The last bit of training advice taken up bring back breathing techniques in again was with the aid of a simple float. This is held with both hands stretched out in front with an easy leg kick to get you going. I had found that I am more comfortable breathing in from my left side so the exercise is just for my left arm stroke and breathing in from that side. Releasing my left arm to do a complete stroke and back to the float again as it leaves the float the body naturally swivels clockwise to the right and the head can be turned to the left and take in air through the mouth. On the return with both hands on the float a gentle exhaling of air through the nose is made until such time to be ready for the left arm stroke and breathe in through the mouth again.
As I practiced this it became more comfortable and I could now complete lengths quite easily without getting too exhausted, albeit with a floating aid. This aside, it was a very pleasing achievement in view of the past two sessions. In fact on reflection, I felt a little corner had been turned with this exercise. There was a little hiccup when I tried to do exercise this with the right side, I failed miserably with taking in water and having to stop on both occasions. I will continue with the left to gain more confidence before trying that again!

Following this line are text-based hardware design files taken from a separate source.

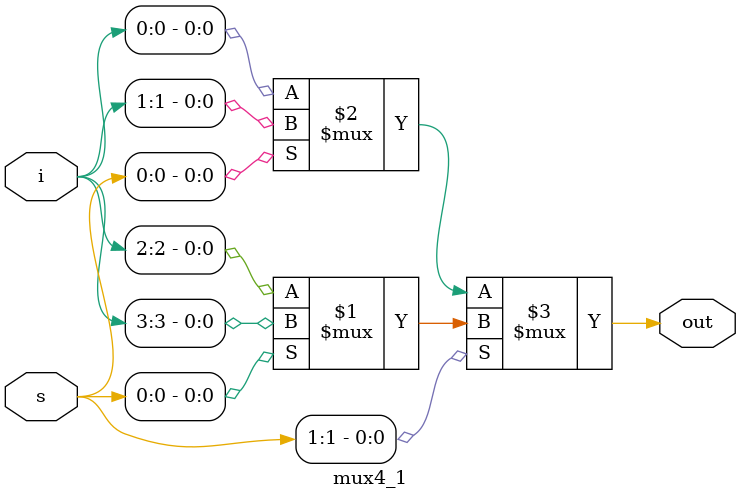
<source format=v>
`timescale 1ns / 1ps
module mux4_1(out, i, s);
output out;
input [3:0] i;
input [1:0] s;
assign out = s[1]?(s[0]?i[3]:i[2]):(s[0]?i[1]:i[0]);


endmodule

</source>
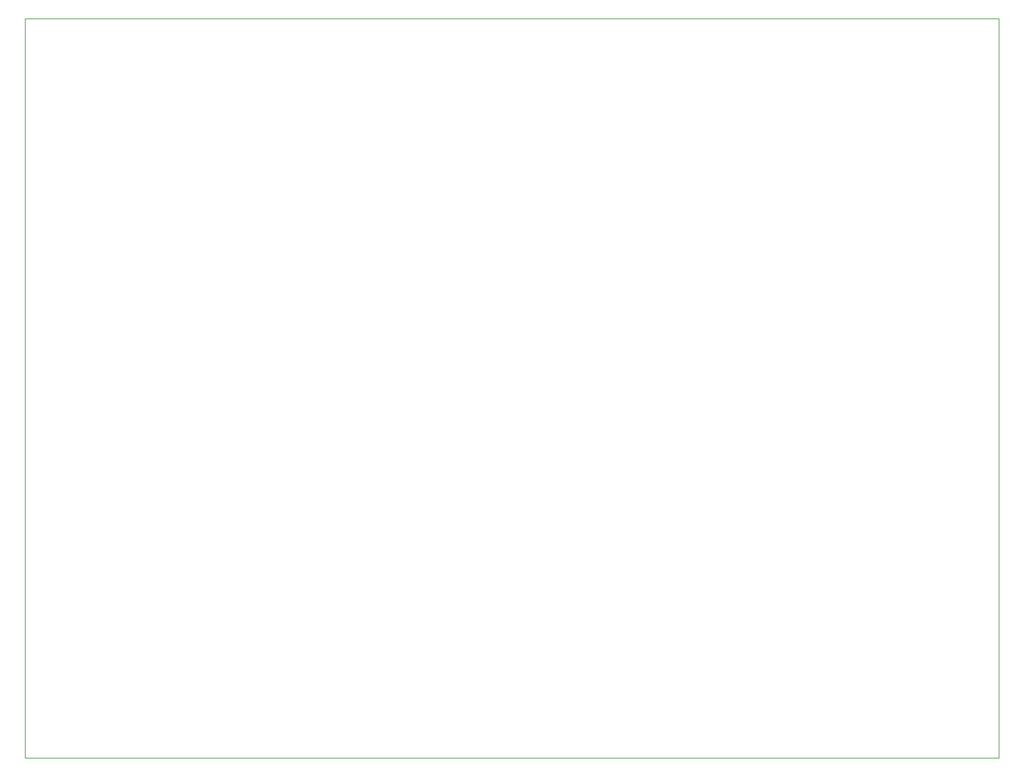
<source format=gbr>
%TF.GenerationSoftware,KiCad,Pcbnew,(6.0.8-1)-1*%
%TF.CreationDate,2022-10-04T15:12:49-04:00*%
%TF.ProjectId,Untitled,556e7469-746c-4656-942e-6b696361645f,rev?*%
%TF.SameCoordinates,Original*%
%TF.FileFunction,Profile,NP*%
%FSLAX46Y46*%
G04 Gerber Fmt 4.6, Leading zero omitted, Abs format (unit mm)*
G04 Created by KiCad (PCBNEW (6.0.8-1)-1) date 2022-10-04 15:12:49*
%MOMM*%
%LPD*%
G01*
G04 APERTURE LIST*
%TA.AperFunction,Profile*%
%ADD10C,0.100000*%
%TD*%
G04 APERTURE END LIST*
D10*
X45720000Y-31910000D02*
X174740000Y-31910000D01*
X174740000Y-31910000D02*
X174740000Y-129900000D01*
X174740000Y-129900000D02*
X45720000Y-129900000D01*
X45720000Y-129900000D02*
X45720000Y-31910000D01*
M02*

</source>
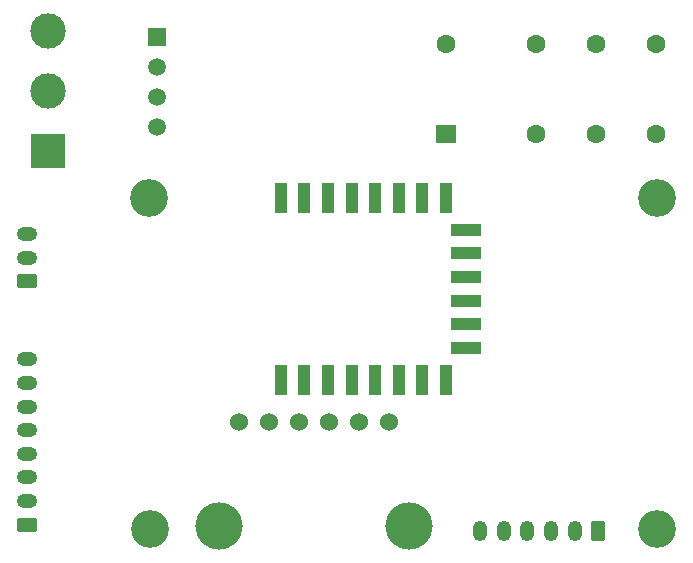
<source format=gbr>
%TF.GenerationSoftware,KiCad,Pcbnew,(6.99.0-3325-gcb6b2da55f)*%
%TF.CreationDate,2023-05-02T13:50:11+02:00*%
%TF.ProjectId,ac-control,61632d63-6f6e-4747-926f-6c2e6b696361,V1.0.0*%
%TF.SameCoordinates,Original*%
%TF.FileFunction,Soldermask,Top*%
%TF.FilePolarity,Negative*%
%FSLAX46Y46*%
G04 Gerber Fmt 4.6, Leading zero omitted, Abs format (unit mm)*
G04 Created by KiCad (PCBNEW (6.99.0-3325-gcb6b2da55f)) date 2023-05-02 13:50:11*
%MOMM*%
%LPD*%
G01*
G04 APERTURE LIST*
G04 Aperture macros list*
%AMRoundRect*
0 Rectangle with rounded corners*
0 $1 Rounding radius*
0 $2 $3 $4 $5 $6 $7 $8 $9 X,Y pos of 4 corners*
0 Add a 4 corners polygon primitive as box body*
4,1,4,$2,$3,$4,$5,$6,$7,$8,$9,$2,$3,0*
0 Add four circle primitives for the rounded corners*
1,1,$1+$1,$2,$3*
1,1,$1+$1,$4,$5*
1,1,$1+$1,$6,$7*
1,1,$1+$1,$8,$9*
0 Add four rect primitives between the rounded corners*
20,1,$1+$1,$2,$3,$4,$5,0*
20,1,$1+$1,$4,$5,$6,$7,0*
20,1,$1+$1,$6,$7,$8,$9,0*
20,1,$1+$1,$8,$9,$2,$3,0*%
G04 Aperture macros list end*
%ADD10C,3.200000*%
%ADD11R,1.100000X2.500000*%
%ADD12R,2.500000X1.100000*%
%ADD13RoundRect,0.250000X0.350000X0.625000X-0.350000X0.625000X-0.350000X-0.625000X0.350000X-0.625000X0*%
%ADD14O,1.200000X1.750000*%
%ADD15RoundRect,0.250000X0.625000X-0.350000X0.625000X0.350000X-0.625000X0.350000X-0.625000X-0.350000X0*%
%ADD16O,1.750000X1.200000*%
%ADD17R,3.000000X3.000000*%
%ADD18C,3.000000*%
%ADD19C,4.000000*%
%ADD20C,1.524000*%
%ADD21C,1.600000*%
%ADD22R,1.800000X1.600000*%
%ADD23R,1.500000X1.500000*%
%ADD24C,1.500000*%
G04 APERTURE END LIST*
D10*
%TO.C,E-Ink Screen*%
X105359200Y-100685600D03*
X105410000Y-128676400D03*
X148386800Y-100685600D03*
X148386800Y-128727200D03*
%TD*%
D11*
%TO.C,U2*%
X116486299Y-116056399D03*
X118486299Y-116056399D03*
X120486299Y-116056399D03*
X122486299Y-116056399D03*
X124486299Y-116056399D03*
X126486299Y-116056399D03*
X128486299Y-116056399D03*
X130486299Y-116056399D03*
X130486299Y-100656399D03*
X128486299Y-100656399D03*
X126486299Y-100656399D03*
X124486299Y-100656399D03*
X122486299Y-100656399D03*
X120486299Y-100656399D03*
X118486299Y-100656399D03*
X116486299Y-100656399D03*
D12*
X132186299Y-113366399D03*
X132186299Y-111366399D03*
X132186299Y-109366399D03*
X132186299Y-107366399D03*
X132186299Y-105366399D03*
X132186299Y-103366399D03*
%TD*%
D13*
%TO.C,J4*%
X143379200Y-128879600D03*
D14*
X141379199Y-128879599D03*
X139379199Y-128879599D03*
X137379199Y-128879599D03*
X135379199Y-128879599D03*
X133379199Y-128879599D03*
%TD*%
D15*
%TO.C,J2*%
X94996000Y-107746800D03*
D16*
X94995999Y-105746799D03*
X94995999Y-103746799D03*
%TD*%
D17*
%TO.C,J5*%
X96799399Y-96723199D03*
D18*
X96799400Y-91643200D03*
X96799400Y-86563200D03*
%TD*%
D16*
%TO.C,J1*%
X95004799Y-114346199D03*
X95004799Y-116346199D03*
X95004799Y-118346199D03*
X95004799Y-120346199D03*
X95004799Y-122346199D03*
X95004799Y-124346199D03*
X95004799Y-126346199D03*
D15*
X95004800Y-128346200D03*
%TD*%
D19*
%TO.C,J3*%
X111269200Y-128454000D03*
X127379200Y-128434000D03*
D20*
X125669200Y-119684000D03*
X123129200Y-119684000D03*
X120589200Y-119684000D03*
X118049200Y-119674000D03*
X115509200Y-119674000D03*
X112969200Y-119674000D03*
%TD*%
D21*
%TO.C,K1*%
X138092500Y-95307500D03*
X143172500Y-95307500D03*
X148252500Y-95307500D03*
X138092500Y-87687500D03*
X143172500Y-87687500D03*
X148252500Y-87687500D03*
D22*
X130472499Y-95307499D03*
D21*
X130472500Y-87687500D03*
%TD*%
D23*
%TO.C,U1*%
X106015499Y-87016299D03*
D24*
X106015500Y-89556300D03*
X106015500Y-92096300D03*
X106015500Y-94636300D03*
%TD*%
M02*

</source>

With a little confidence instilled I tried to go for a freestyle length without aids. It all started well but by the time I had got half way down the length panic fell in again with water getting into my nose and all the bad habits of panicking and head raised with either a panic swim to the end and exhaustion, or just stopping with feet down again. A bad end to what I though was something quite promising.

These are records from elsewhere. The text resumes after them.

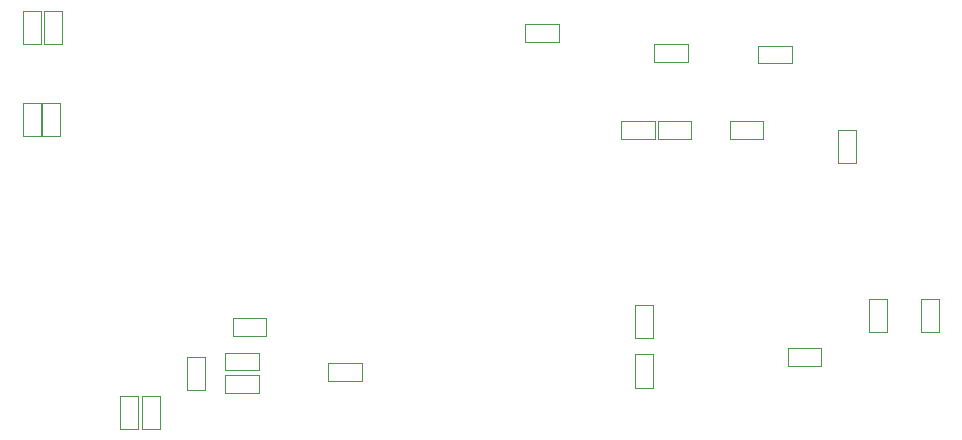
<source format=gbr>
G04 DesignSpark PCB Gerber Version 10.0 Build 5299*
G04 #@! TF.Part,Single*
G04 #@! TF.FileFunction,Other,PCB000044r1 - Documentation*
G04 #@! TF.FilePolarity,Positive*
%FSLAX35Y35*%
%MOIN*%
%ADD115C,0.00197*%
G04 #@! TD.AperFunction*
X0Y0D02*
D02*
D115*
X6746Y110388D02*
Y121608D01*
X12652D01*
Y110388D01*
X6746D01*
Y141096D02*
Y152317D01*
X12652D01*
Y141096D01*
X6746D01*
X13045Y110388D02*
Y121608D01*
X18951D01*
Y110388D01*
X13045D01*
X13833Y141096D02*
Y152317D01*
X19738D01*
Y141096D01*
X13833D01*
X39030Y12750D02*
Y23970D01*
X44935D01*
Y12750D01*
X39030D01*
X46510D02*
Y23970D01*
X52415D01*
Y12750D01*
X46510D01*
X61470Y25742D02*
Y36963D01*
X67376D01*
Y25742D01*
X61470D01*
X74167Y30762D02*
X85388D01*
Y24856D01*
X74167D01*
Y30762D01*
Y38242D02*
X85388D01*
Y32337D01*
X74167D01*
Y38242D01*
X76530Y49659D02*
X87750D01*
Y43754D01*
X76530D01*
Y49659D01*
X108419Y34699D02*
X119640D01*
Y28793D01*
X108419D01*
Y34699D01*
X185388Y141785D02*
X174167D01*
Y147691D01*
X185388D01*
Y141785D01*
X206057Y115407D02*
X217278D01*
Y109502D01*
X206057D01*
Y115407D01*
X216589Y37750D02*
Y26530D01*
X210683D01*
Y37750D01*
X216589D01*
Y54285D02*
Y43065D01*
X210683D01*
Y54285D01*
X216589D01*
X217081Y140998D02*
X228301D01*
Y135093D01*
X217081D01*
Y140998D01*
X229482Y109502D02*
X218262D01*
Y115407D01*
X229482D01*
Y109502D01*
X251726Y140604D02*
X262947D01*
Y134699D01*
X251726D01*
Y140604D01*
X253498Y109502D02*
X242278D01*
Y115407D01*
X253498D01*
Y109502D01*
X261569Y39817D02*
X272789D01*
Y33911D01*
X261569D01*
Y39817D01*
X284305Y112553D02*
Y101333D01*
X278400D01*
Y112553D01*
X284305D01*
X294541Y56254D02*
Y45033D01*
X288636D01*
Y56254D01*
X294541D01*
X311864D02*
Y45033D01*
X305959D01*
Y56254D01*
X311864D01*
X0Y0D02*
M02*

</source>
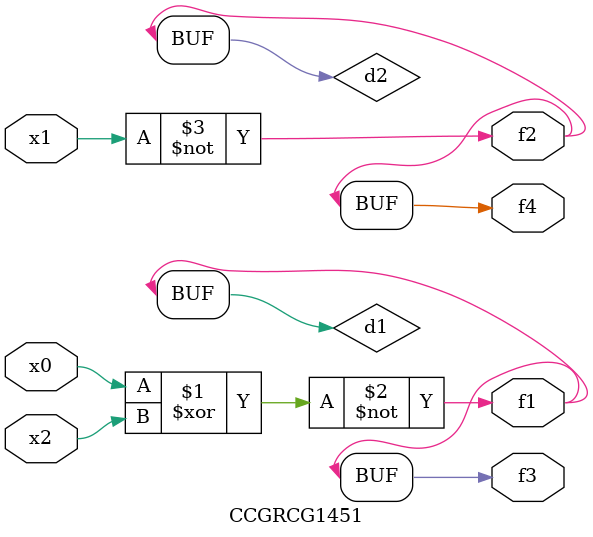
<source format=v>
module CCGRCG1451(
	input x0, x1, x2,
	output f1, f2, f3, f4
);

	wire d1, d2, d3;

	xnor (d1, x0, x2);
	nand (d2, x1);
	nor (d3, x1, x2);
	assign f1 = d1;
	assign f2 = d2;
	assign f3 = d1;
	assign f4 = d2;
endmodule

</source>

Finishing the session with two lengths of head high snail paced breaststroke then finding that I had been in the pool for 50 minutes was quite surprise. 20 minutes longer than both sessions before and much more constructive.
I still can’t believe how lucky I am to have a pool so close to home and without this taking part in event in September just would not be possible. This is especially so knowing how much work there is ahead into getting up and running with a simple freestyle action like all the other swimmers I see.
Next session is now due on Tuesday 5th March and I am looking forward to doing the same things as today with more confidence.
Just a small note to end with. Only to mention seeing a news article this morning about a Syrian refugee who nearly drowned getting to the UK crossing the sea. This man who couldn’t swim just one year ago is now in full training to compete in the 2020 Olympics as a swimmer. An inspirational story to give anyone who is starting from scratch to latch onto.